Copy every line of the listing that holds the string "hogar".

----- Data shown

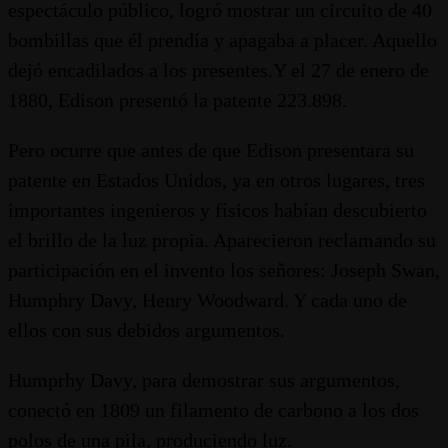
espectáculo público, logró mostrar un circuito de 40
bombillas que él prendía y apagaba a placer. Aquello
dejó encadilados a los presentes.Y el 27 de enero de
1880, Edison presentó la patente 223.898.
Pero ocurre que antes de que Edison presentara su
patente en Estados Unidos, ya en otros lugares, tres
importantes ingenieros y físicos habían descubierto
el brillo de la luz propia. Aparecieron reclamando su
participación en el invento los señores: Joseph Swan,
Humphry Davy, Henry Woodward. Y cada uno de
ellos con sus debidos argumentos.
Humprhy Davy, para demostrar sus argumentos,
conectó en 1809 un filamento de carbono a los dos
polos de una pila, produciendo luz.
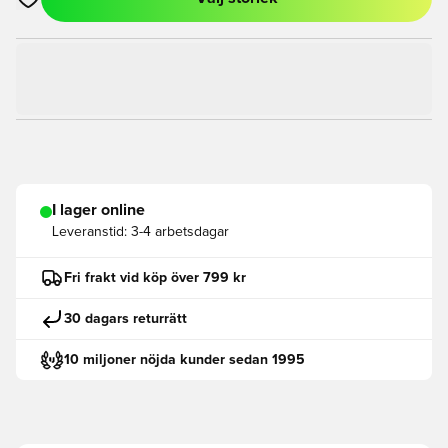
Öppnar en Modal för att logga in eller registrera dig som med
I lager online
Leveranstid:
3-4 arbetsdagar
Fri frakt vid köp över 799 kr
30 dagars returrätt
10 miljoner nöjda kunder sedan 1995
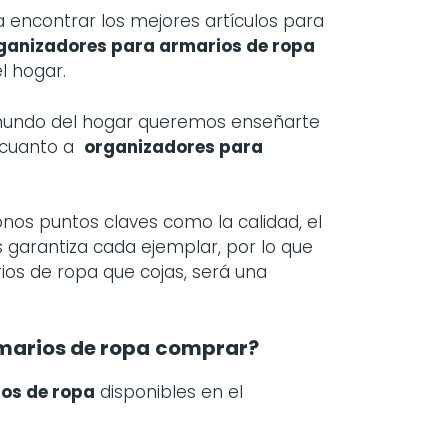
encontrar los mejores artículos para
ganizadores para armarios de ropa
l hogar.
 mundo del hogar queremos enseñarte
 cuanto a
organizadores para
nos puntos claves como la calidad, el
s garantiza cada ejemplar, por lo que
rios de ropa que cojas, será una
marios de ropa
comprar?
os de ropa
disponibles en el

----------

▶ [Exercise result]:
l hogar.
 mundo del hogar queremos enseñarte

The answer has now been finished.